=== SUPPLIED INFORMATION ===
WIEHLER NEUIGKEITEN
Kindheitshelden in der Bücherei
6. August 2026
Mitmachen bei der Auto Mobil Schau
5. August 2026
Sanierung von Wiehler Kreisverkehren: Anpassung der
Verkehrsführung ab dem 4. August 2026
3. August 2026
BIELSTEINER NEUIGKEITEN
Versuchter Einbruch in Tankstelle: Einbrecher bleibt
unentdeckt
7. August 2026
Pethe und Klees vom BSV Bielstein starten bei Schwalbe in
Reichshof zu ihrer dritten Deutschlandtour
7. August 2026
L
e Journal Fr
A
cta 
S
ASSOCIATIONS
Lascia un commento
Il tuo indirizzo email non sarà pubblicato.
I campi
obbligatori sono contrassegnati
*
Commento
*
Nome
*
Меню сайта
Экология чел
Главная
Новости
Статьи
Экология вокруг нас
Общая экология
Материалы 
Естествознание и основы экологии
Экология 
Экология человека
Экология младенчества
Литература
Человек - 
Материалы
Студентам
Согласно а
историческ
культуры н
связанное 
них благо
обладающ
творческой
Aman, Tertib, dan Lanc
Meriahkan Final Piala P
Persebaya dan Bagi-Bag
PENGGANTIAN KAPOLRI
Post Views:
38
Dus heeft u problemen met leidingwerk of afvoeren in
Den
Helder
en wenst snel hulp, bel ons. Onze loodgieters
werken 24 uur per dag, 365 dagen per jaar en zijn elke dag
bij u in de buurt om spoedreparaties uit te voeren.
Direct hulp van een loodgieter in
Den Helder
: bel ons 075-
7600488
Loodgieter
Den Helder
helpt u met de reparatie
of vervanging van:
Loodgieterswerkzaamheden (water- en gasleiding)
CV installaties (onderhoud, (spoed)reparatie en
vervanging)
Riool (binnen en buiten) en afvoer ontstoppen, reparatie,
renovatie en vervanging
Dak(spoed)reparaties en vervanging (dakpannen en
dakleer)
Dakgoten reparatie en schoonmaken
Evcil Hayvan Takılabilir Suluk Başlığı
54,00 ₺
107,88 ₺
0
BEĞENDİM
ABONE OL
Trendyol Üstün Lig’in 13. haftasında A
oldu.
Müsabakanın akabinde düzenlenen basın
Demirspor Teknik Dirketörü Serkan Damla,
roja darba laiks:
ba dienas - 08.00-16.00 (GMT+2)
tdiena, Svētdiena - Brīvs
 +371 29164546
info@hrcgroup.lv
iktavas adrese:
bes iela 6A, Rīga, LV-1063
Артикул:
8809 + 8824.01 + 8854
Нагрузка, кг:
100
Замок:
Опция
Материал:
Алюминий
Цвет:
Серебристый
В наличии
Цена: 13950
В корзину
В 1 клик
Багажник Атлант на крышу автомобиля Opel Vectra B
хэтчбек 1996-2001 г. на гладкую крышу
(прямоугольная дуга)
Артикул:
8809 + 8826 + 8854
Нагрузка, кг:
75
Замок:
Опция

...

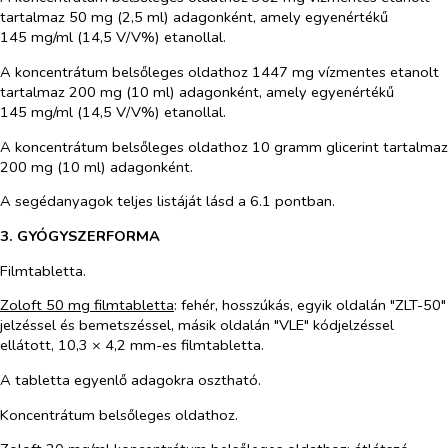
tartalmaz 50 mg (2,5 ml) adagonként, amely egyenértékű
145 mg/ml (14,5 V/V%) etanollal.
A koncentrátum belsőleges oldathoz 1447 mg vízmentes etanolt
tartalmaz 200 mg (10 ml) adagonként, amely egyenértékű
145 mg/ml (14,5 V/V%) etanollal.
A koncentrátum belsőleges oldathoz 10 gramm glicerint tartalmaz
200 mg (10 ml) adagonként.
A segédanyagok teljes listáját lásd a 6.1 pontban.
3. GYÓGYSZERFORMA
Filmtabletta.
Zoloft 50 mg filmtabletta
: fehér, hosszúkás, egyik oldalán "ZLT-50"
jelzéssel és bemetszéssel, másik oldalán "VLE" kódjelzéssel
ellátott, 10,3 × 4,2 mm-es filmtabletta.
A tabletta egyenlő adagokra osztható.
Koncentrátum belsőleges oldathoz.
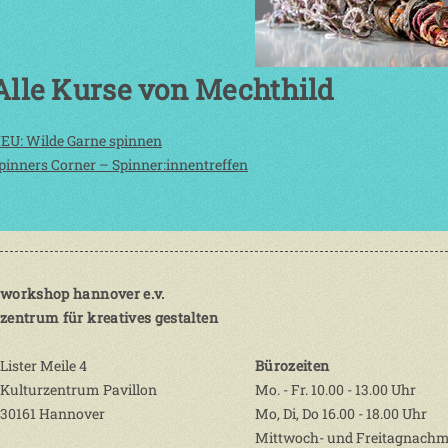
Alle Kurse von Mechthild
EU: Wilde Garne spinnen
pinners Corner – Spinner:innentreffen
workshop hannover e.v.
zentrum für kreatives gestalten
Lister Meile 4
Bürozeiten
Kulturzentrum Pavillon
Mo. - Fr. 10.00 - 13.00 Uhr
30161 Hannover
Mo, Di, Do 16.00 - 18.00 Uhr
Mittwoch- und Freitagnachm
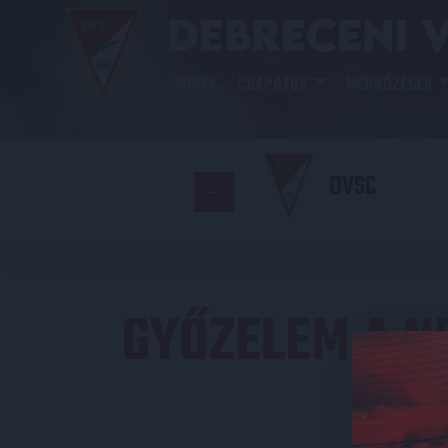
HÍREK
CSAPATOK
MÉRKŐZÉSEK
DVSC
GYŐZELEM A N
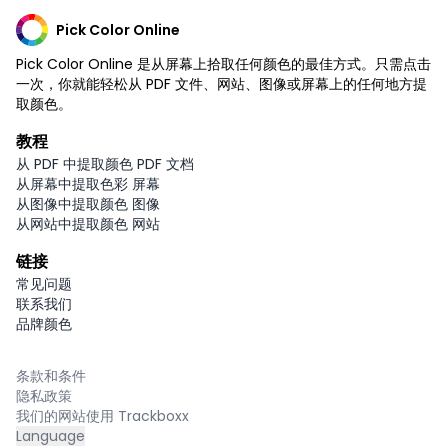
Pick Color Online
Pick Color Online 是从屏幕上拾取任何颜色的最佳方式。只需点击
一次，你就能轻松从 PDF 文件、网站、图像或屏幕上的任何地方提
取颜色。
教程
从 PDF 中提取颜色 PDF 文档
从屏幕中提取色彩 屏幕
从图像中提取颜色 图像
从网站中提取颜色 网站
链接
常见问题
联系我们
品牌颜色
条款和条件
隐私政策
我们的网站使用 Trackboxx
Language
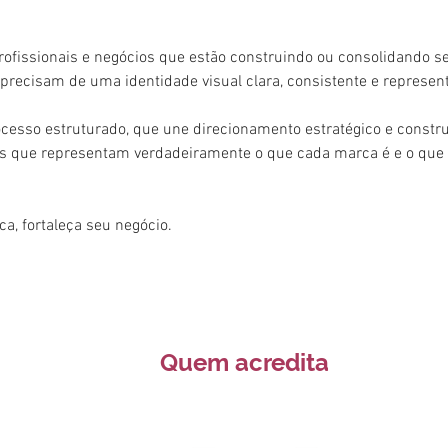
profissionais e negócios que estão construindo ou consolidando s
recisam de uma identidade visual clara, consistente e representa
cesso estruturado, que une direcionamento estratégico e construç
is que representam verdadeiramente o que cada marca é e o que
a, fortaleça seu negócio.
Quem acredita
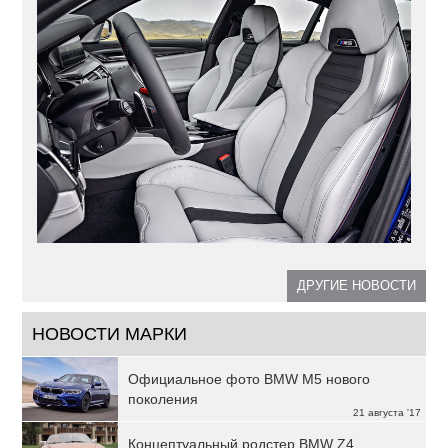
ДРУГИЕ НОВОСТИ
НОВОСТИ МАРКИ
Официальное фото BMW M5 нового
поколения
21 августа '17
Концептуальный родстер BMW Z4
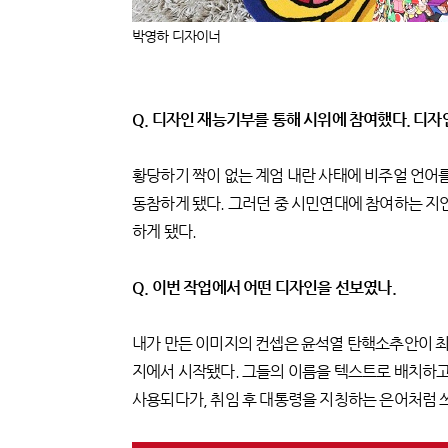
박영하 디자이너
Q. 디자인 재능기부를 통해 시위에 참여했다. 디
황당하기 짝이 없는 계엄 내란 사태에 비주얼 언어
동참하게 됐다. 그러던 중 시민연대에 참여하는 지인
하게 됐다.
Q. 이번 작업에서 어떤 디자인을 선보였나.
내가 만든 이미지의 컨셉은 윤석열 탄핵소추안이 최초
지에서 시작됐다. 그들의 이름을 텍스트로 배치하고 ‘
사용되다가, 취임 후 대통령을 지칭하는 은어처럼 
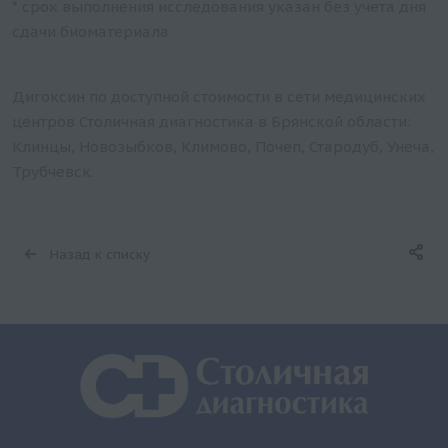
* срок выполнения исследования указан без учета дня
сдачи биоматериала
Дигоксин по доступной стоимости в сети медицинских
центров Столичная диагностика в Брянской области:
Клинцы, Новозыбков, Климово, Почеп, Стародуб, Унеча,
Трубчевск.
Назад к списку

=== REQUIRED ACTION ===
Scan the listing for the string "Online" and copy every line that carries it.

=== TASK SOLUTION ===
Pick Color Online
Pick Color Online 是从屏幕上拾取任何颜色的最佳方式。只需点击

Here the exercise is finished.